Alan Matsumura and I had an excellent conversation earlier this month about the work he is starting up at SilverTrain. Part of the discussion centered on the unexpected problems that you run into when doing BI/information analytics work.
Suppose you work for Kraft. You’d like to know how many Oreos you sold last quarter. An innocent enough question and, seemingly, a simple one. That simply shows how little you’ve thought about the problems of data management.
Start with recipes. At the very least Kraft is likely to have a standard recipe and a kosher recipe (they do business in Israel). Are there other recipe variations; perhaps substituting high fructose corn syrup for sugar? Do we add up all the variations of recipe or do we keep track by recipe?
How about packaging variations? I’ve seen Oreos packaged in the classic three column package, in packages of six, and of two. I’ve seen them bundled as part of a Lunchables package. I’m sure other variations exist. Do we count the number of packages and multiply by the appropriate number of Oreos per package? Is there some system where we can count the number of Oreos we produced before they went into packages? If we can manage to count how many Oreos we made, how does that map to how many we will manage to sell?

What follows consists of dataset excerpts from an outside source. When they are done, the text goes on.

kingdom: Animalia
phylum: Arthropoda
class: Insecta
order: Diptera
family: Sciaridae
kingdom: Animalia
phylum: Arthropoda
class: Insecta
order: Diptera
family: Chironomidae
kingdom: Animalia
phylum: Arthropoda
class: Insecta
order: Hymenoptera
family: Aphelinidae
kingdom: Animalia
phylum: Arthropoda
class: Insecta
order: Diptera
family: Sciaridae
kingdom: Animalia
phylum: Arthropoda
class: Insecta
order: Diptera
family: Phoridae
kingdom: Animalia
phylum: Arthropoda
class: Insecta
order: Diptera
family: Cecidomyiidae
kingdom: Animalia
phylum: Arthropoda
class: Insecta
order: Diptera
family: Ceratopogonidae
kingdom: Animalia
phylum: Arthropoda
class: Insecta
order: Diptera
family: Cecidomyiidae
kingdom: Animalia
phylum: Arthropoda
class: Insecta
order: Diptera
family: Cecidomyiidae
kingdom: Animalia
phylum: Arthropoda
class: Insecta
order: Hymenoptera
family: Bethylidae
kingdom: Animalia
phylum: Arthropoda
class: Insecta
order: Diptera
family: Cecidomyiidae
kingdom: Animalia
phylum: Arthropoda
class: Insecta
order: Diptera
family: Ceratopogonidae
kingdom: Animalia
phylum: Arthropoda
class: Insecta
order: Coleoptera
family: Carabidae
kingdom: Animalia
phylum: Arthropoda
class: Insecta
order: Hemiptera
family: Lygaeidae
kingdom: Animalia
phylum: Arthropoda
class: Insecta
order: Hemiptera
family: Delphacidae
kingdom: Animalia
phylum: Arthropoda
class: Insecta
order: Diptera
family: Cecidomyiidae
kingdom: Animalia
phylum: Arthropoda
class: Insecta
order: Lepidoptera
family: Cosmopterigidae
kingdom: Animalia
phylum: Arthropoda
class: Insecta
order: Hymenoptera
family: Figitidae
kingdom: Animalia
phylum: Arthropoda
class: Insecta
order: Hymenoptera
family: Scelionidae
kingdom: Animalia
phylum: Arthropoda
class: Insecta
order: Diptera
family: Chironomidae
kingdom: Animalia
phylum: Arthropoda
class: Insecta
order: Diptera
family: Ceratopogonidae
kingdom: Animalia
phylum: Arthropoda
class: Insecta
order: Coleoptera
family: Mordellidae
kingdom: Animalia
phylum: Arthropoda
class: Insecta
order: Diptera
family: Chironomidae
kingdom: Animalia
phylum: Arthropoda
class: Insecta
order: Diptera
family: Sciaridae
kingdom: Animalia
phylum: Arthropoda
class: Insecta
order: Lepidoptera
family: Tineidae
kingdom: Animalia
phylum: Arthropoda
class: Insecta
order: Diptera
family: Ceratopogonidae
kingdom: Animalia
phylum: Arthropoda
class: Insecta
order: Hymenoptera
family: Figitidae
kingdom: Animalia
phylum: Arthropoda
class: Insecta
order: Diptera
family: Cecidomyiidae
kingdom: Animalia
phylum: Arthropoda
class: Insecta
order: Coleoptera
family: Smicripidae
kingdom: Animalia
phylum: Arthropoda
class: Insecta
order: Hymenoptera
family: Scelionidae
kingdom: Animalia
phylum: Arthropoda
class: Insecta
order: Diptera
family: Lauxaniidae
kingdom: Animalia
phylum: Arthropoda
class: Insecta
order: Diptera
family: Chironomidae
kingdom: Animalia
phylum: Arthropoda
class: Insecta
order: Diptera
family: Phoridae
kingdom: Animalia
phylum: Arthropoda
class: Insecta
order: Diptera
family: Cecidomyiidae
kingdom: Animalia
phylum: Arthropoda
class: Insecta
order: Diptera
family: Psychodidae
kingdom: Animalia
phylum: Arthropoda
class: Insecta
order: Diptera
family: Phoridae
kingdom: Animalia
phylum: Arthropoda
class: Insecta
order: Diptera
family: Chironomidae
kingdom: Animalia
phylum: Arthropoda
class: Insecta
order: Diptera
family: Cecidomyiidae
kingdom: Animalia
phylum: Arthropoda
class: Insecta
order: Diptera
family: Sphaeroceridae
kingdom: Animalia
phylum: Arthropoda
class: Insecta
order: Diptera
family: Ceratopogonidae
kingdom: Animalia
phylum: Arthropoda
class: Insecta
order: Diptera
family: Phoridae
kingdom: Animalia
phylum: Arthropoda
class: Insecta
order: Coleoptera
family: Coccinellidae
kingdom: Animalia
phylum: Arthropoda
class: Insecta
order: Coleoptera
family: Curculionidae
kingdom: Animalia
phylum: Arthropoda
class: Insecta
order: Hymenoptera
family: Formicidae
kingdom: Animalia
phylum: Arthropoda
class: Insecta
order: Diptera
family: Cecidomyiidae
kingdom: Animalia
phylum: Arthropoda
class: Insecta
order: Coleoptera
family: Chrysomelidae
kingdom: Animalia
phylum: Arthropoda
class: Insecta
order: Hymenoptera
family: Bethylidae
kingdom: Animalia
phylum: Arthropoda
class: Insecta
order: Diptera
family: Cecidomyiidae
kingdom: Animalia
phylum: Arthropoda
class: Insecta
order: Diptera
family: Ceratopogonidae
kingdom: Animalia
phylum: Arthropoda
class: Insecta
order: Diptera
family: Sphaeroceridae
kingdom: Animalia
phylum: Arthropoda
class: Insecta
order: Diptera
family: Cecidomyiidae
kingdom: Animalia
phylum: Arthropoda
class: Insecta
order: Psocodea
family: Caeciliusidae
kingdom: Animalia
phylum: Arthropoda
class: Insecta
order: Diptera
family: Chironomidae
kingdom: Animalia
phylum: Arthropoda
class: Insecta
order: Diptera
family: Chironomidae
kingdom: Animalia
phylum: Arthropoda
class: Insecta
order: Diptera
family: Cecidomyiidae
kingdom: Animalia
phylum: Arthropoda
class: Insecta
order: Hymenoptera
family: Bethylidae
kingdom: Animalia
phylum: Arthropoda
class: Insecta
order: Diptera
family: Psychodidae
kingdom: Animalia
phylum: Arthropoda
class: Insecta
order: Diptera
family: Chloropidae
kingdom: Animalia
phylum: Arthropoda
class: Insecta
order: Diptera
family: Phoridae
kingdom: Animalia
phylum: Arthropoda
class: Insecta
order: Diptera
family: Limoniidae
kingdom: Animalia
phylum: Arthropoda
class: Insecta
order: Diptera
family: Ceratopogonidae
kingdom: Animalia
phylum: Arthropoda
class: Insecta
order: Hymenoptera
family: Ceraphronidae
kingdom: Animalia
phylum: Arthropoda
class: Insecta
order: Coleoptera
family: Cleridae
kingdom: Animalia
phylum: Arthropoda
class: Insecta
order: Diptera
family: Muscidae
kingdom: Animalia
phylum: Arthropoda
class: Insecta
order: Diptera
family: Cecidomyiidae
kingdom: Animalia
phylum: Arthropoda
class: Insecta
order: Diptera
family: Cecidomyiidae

That may get us through standard Oreos. How do we count the Oreos with orange-colored centers sold at Halloween in the US? Green-colored ones sold for St. Patrick’s Day? Double stuf Oreos? Double stuf Oreos with orange-colored centers? Mini-bite size snak paks? Or my personal favorite: chocolate fudge covered Oreos. I just checked the official Oreo website at Nabisco. They identify 46 different versions of the Oreo and don’t appear to count Oreos packaged within another product (the Lunchables question).
That covers most of the relevant business reasons that make counting Oreos tricky. There are likely additional, technical reasons that will make the problem harder, not easier. The various systems that track production, distribution, and sales have likely been implemented at different times and may have slight variations in how and when they count things. Those differences need to be identified and then reconciled. Someone will have to discover and reconcile the different codes and identifiers used to identify Oreos in each discrete system. And so on.
By the way, according to Wikipedia, over 490 billion Oreos have been sold since their debut in 1912. As for how many were sold last quarter, it depends.